___ Text ___

Welcome back to Marriage Monday! As you know, I am in the midst of a move, but determined to jump back into my series on Loving our Husbands. A move . . . like any stressful event . . . can really strain our relationships, especially the husband/wife relationship. So, I've decided to tackle that topic head on in today's post!
Have you ever thought about how we can demonstrate love to our husbands during life's most stressful times, such as a move, a terminal illness, the death of a parent or child, or other family crisis?
My husband and I have a good relationship, and we rarely argue or are at odds with one another. However, I've discovered that stressful times, such as a move, can create unexpected tension in even a very close relationship. Furthermore, it can hammer the final nail into the coffin of a dying marriage. Is it possible to navigate the storms of life without sinking our ships? I think it is, if God is the Captain!
Here are 4 Practical Ways to Love Your Husband during a Trial:
1. Speak softly.
The more tense we feel, the more we tend to be snappy, sarcastic, and "snippety" in our responses to one another. Remember that a soft answer turns away wrath, while a harsh response stirs up anger! (Proverbs 15:1) When your husband speaks harshly to you, force yourself to answer in a soft and gentle tone! You will be amazed how quickly that can diffuse an explosive situation!
2. Take Time to Communicate.
I've found that it is easy to stop communicating during a stressful time. My husband and I both tend to retreat inward when we are feeling majorly overwhelmed, discouraged, or distressed. (I realize that other personalities like to talk through every little thing!)
During stressful, busy times, it is so easy to forget to communicate both important information (such as which location you are getting the U-Haul truck from!) as well as a range of emotions. Just letting each other know that you are experiencing a lot of stress and feeling overwhelmed or on the verge of tears will help you both to be more understanding when one of you "loses it!"
3. Forbear and Forgive.
When stressful times occur, we must choose to forbear, or patiently endure the trial, and forgive those who offend us. If our husbands are impatient or harsh or demanding, we have no license to respond in like manner. We are commanded to be longsuffering, forbearing and loving anyway.
"Forbearing one another, forgiving one another . . . " ~ Colossians 3:13
"With all lowliness and meekness, with longsuffering, forbearing one another in love." ~ Ephesians 4:2
Naturally, this is not easy! However, the Holy Spirit will enable us! I always remind myself that it is my glory to overlook a transgression! (Proverbs 19:11) It is also helpful to remind myself that my husband has the same challenge before him -- to choose to overlook my transgressions! Perhaps the only reason I am taking offense at something he says or does is because I am being shorter-tempered, more emotional, and more easily offended than normal!

___ Data for review ___

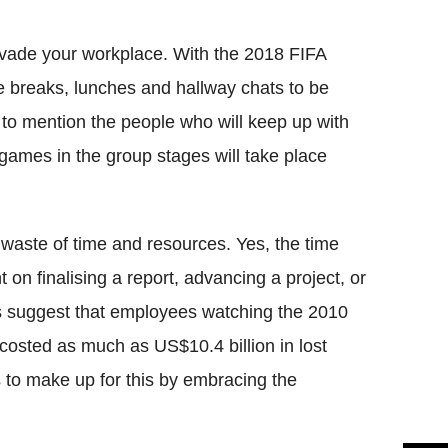
Flipboard
o invade your workplace. With the 2018 FIFA
e breaks, lunches and hallway chats to be
 to mention the people who will keep up with
 games in the group stages will take place
g waste of time and resources. Yes, the time
 on finalising a report, advancing a project, or
es suggest that employees watching the 2010
osted as much as US$10.4 billion in lost
s to make up for this by embracing the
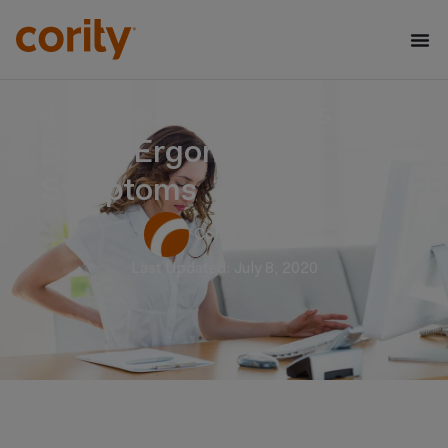
4 Corrective Actions to
Battle Ergonomic
Symptoms
Cority Software
Last Updated: July 8, 2020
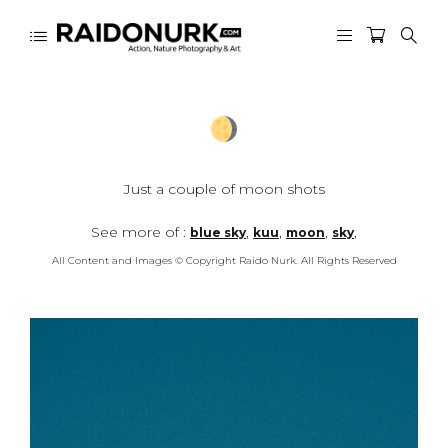
Just a couple of moon shots
See more of :
,
,
,
,
blue sky
kuu
moon
sky
All Content and Images © Copyright Raido Nurk. All Rights Reserved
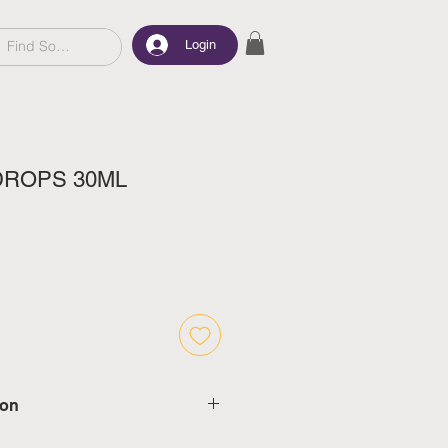
Login
DROPS 30ML
ion
d delivery in 5-7 working days,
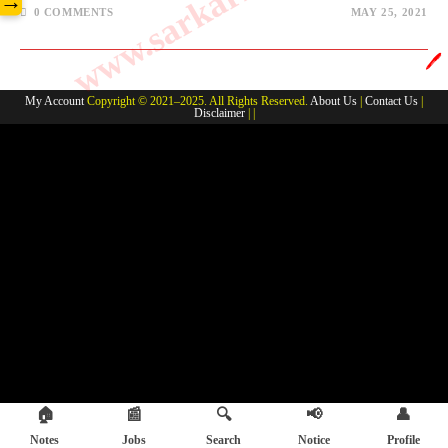
→
0 COMMENTS
MAY 25, 2021
🖊️
My Account
Copyright © 2021–2025. All Rights Reserved.
About Us
|
Contact Us
|
Disclaimer
| |
🏠
📰
🔍
📢
👤
Notes
Jobs
Search
Notice
Profile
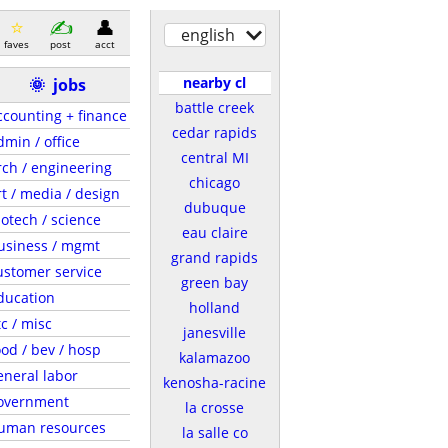
english
faves
post
acct
nearby cl
🌞
jobs
battle creek
ccounting + finance
cedar rapids
dmin / office
central MI
rch / engineering
chicago
rt / media / design
dubuque
iotech / science
eau claire
usiness / mgmt
grand rapids
ustomer service
green bay
ducation
holland
tc / misc
janesville
ood / bev / hosp
kalamazoo
eneral labor
kenosha-racine
overnment
la crosse
uman resources
la salle co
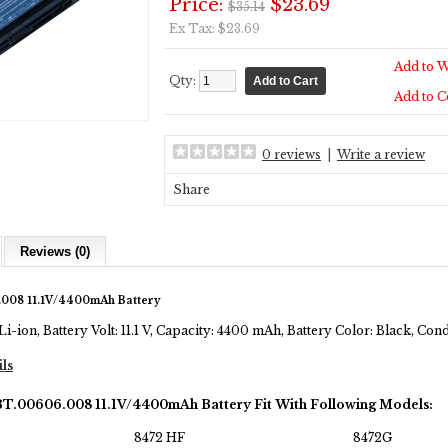
Price:
$23.69
$35.14
Ex Tax: $23.69
Add to W
Qty:
Add to 
0 reviews
|
Write a review
Share
Reviews (0)
008 11.1V/4400mAh Battery
Li-ion, Battery Volt: 11.1 V, Capacity: 4400 mAh, Battery Color: Black, Co
ils
BT.00606.008 11.1V/4400mAh Battery Fit With Following Models:
8472 HF
8472G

___

## Problem set
A - In the post on loving your husband during a trial, which Bible verse is cited for the idea that a soft answer turns away wrath?
B - Echo the post on loving your husband during a trial, everything from "I've found that" down to "Forbear and Forgive.".
C - Carry on the post on loving your husband during a trial from the point where it stops.

## Responses by task
A - Proverbs 15:1

B -
I've found that it is easy to stop communicating during a stressful time. My husband and I both tend to retreat inward when we are feeling majorly overwhelmed, discouraged, or distressed. (I realize that other personalities like to talk through every little thing!)
During stressful, busy times, it is so easy to forget to communicate both important information (such as which location you are getting the U-Haul truck from!) as well as a range of emotions. Just letting each other know that you are experiencing a lot of stress and feeling overwhelmed or on the verge of tears will help you both to be more understanding when one of you "loses it!"
3. Forbear and Forgive.

C -
4. Put Yourself in His Shoes.
Whenever someone offends you or hurts your feelings, it is always helpful to put yourself in that person's shoes. This is a principle I try hard to teach my children, as it helps immensely with sibling or friend relationships! If we stop and think about the stress the other person is under, how tired they are, how overwhelmed they must feel, etc., it helps us to be more understanding when they are irritable or cross or do or say something hurtful.
When we look at the weight that is on our husband's shoulders when walking through a crisis or stressful time, it takes our focus off of ourselves and helps us feel compassion for him. Then, instead of demanding that we get to rest or that our needs are met, we can choose to prefer our husbands in love!
"Be kindly affectionate to one another with brotherly love, in honor giving preference to one another." ~ Romans 12:10 NKJV
"Let each of you look out not only for your own interests, but also for the interests of others." ~ Philippians 2:4 NKJV
This is the essence of the Christian life and where "the rubber meets the road." Hopefully, we learn to yield our rights graciously, so that our homes don't smell like burnt rubber! ;)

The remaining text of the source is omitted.